Y eso fue todo. Un final feliz como nunca lo haya habido. Con un mai-tai en una mano y la primera mujer a la que realmente había amado en la otra. Y Nora Sinclair a punto de cumplir cadena perpetua por los asesinatos que había cometido.

Por supuesto, debería haber tenido más datos.

113

El viernes siguiente, me encontraba en el despacho de Susan, en Nueva York, adonde me había convocado. Acababa de hablar por teléfono con Frank Walsh.

– O’Hara, ni siquiera sé cómo decirte esto.

– Directamente, supongo. Me lo he buscado, ¿no es así?

– No es eso, John. Es que… han desestimado el caso contra Nora Sinclair.

La noticia fue como un puñetazo en la nariz. Seco, doloroso e inesperado. Me llevó varios segundos poder construir una frase.

– ¿Qué significa que han desestimado el caso?

Susan me miraba sin pestañear desde el otro lado de la mesa. La decepción se reflejaba en sus ojos, pero sabía controlar su enfado.

No como yo, que me puse a caminar arriba y abajo mientras profería todas las amenazas que pasaban por mi cabeza, empezando por ir al New York Times.

– Siéntate, John -dijo.

No podía sentarme.

– No lo entiendo. ¿Cómo han podido? Aquella mujer ha matado a sangre fría.

– Sé lo que ha hecho. Es una serpiente despreciable, una psicópata.

– Entonces, ¿por qué la dejamos marchar?

– Es complicado.

– ¿Complicado? Y una mierda. Es inaceptable.

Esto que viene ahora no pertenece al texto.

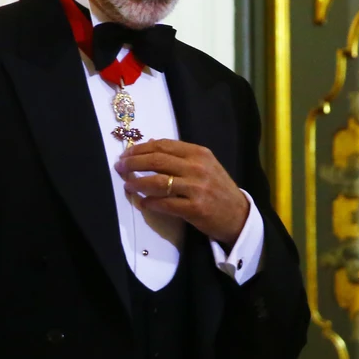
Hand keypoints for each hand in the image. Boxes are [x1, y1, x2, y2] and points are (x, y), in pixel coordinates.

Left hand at [116, 139, 250, 245]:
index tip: (126, 153)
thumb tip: (150, 144)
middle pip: (157, 161)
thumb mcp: (204, 165)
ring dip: (137, 182)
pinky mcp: (195, 208)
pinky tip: (143, 202)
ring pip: (158, 182)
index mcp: (199, 153)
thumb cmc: (217, 188)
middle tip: (120, 166)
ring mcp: (197, 188)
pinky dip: (150, 202)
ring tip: (127, 184)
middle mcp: (198, 167)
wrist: (238, 215)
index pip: (163, 145)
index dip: (140, 148)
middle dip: (133, 162)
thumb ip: (179, 155)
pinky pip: (165, 204)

– No diré que no -afirmó Susan con un tono comedido-. Y si gritar y desahogarte va a hacer que te sientas mejor, adelante. Pero cuando termines, nada habrá cambiado. La decisión se ha tomado desde arriba.

Odiaba que Susan tuviera razón. Como la vez que me dijo que estaba demasiado ocupado conmigo mismo para salvar nuestro matrimonio. Sabía dar en el blanco.

Me senté y respiré hondo.

– De acuerdo, ¿por qué?

– En el fondo, ya sabías que pasaría esto.

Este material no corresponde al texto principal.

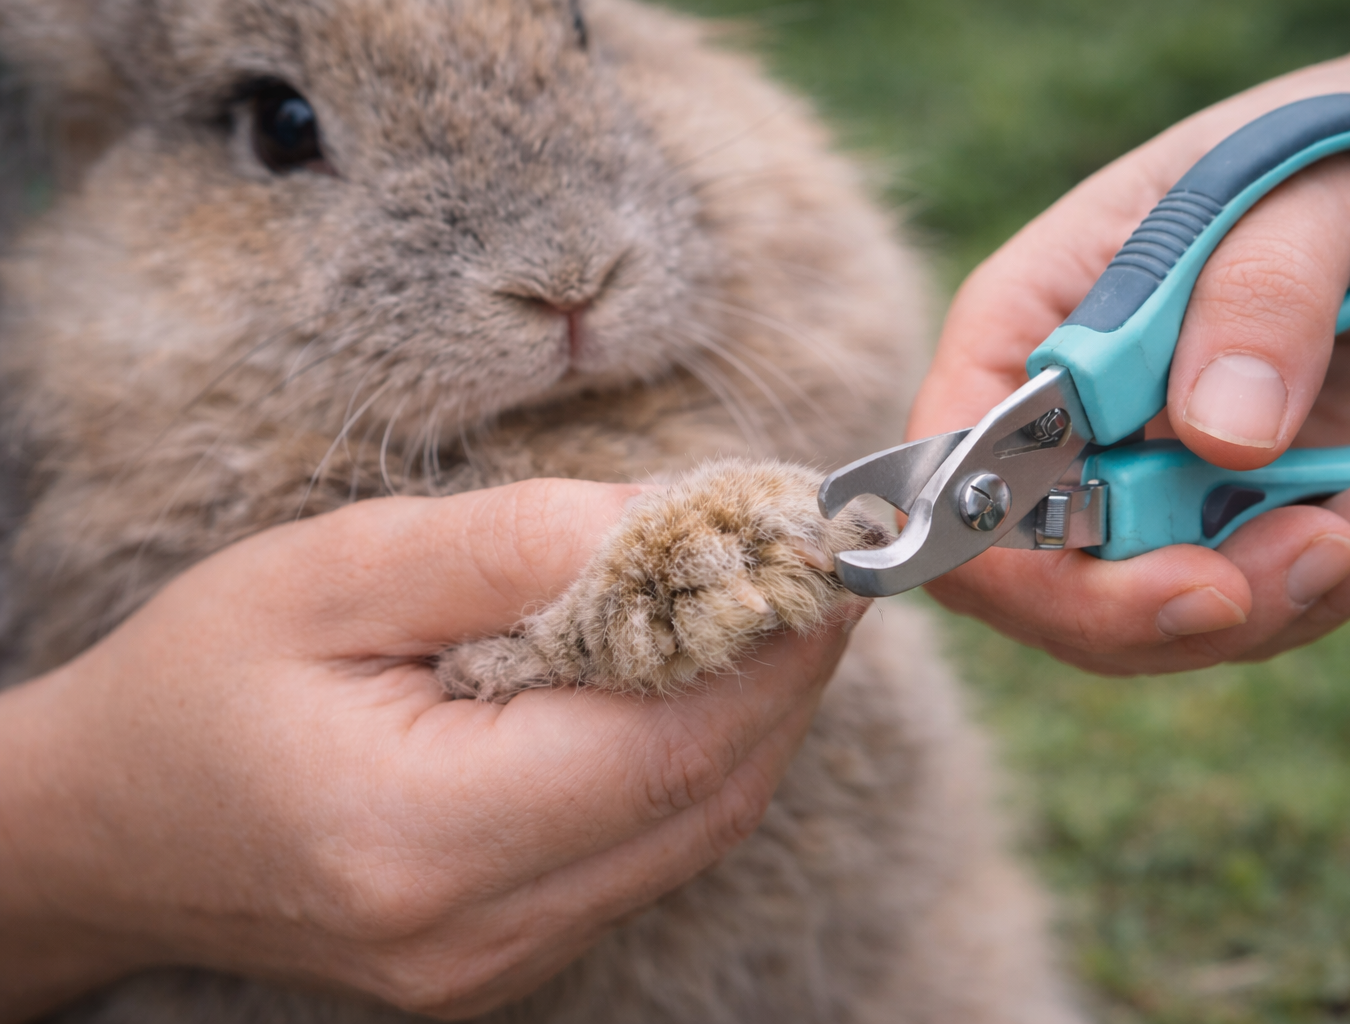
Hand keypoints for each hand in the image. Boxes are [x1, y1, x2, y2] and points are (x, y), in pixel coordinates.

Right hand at [0, 480, 862, 1020]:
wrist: (109, 829)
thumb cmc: (200, 683)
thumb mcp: (336, 574)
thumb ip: (513, 547)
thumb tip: (673, 522)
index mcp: (424, 835)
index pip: (667, 744)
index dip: (769, 645)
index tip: (823, 552)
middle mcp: (479, 930)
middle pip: (703, 797)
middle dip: (782, 675)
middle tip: (818, 570)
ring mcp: (499, 962)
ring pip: (692, 831)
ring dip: (750, 717)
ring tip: (773, 610)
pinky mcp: (507, 956)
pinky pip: (647, 854)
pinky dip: (693, 762)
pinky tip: (696, 684)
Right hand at [910, 8, 1349, 672]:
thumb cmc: (1333, 159)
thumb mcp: (1303, 191)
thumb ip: (1257, 296)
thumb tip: (1222, 440)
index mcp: (1021, 329)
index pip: (954, 479)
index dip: (1025, 559)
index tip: (1183, 579)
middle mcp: (1060, 430)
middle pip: (1043, 585)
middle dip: (1180, 607)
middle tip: (1325, 552)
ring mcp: (1142, 492)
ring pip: (1155, 621)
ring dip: (1286, 595)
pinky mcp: (1227, 530)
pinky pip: (1252, 610)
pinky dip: (1342, 582)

Otra vez tenía razón. Era consciente de que los cargos presentados contra Nora podían representar un serio problema para «los muchachos», cosa que me contrariaba pero al mismo tiempo me hacía gracia. Mi comportamiento saldría a la luz durante el juicio y a los altos mandos del departamento no les debía de complacer demasiado la perspectiva de verse humillados. Con todo, hubieran pasado por el aro, de haber sido aquél el único problema.

Comprendí que había más, mucho más. Diablos, me había involucrado en aquel asunto mientras trabajaba en secreto como el Turista. El maletín, formaba parte de ello. La lista de nombres y cuentas que contenía, también.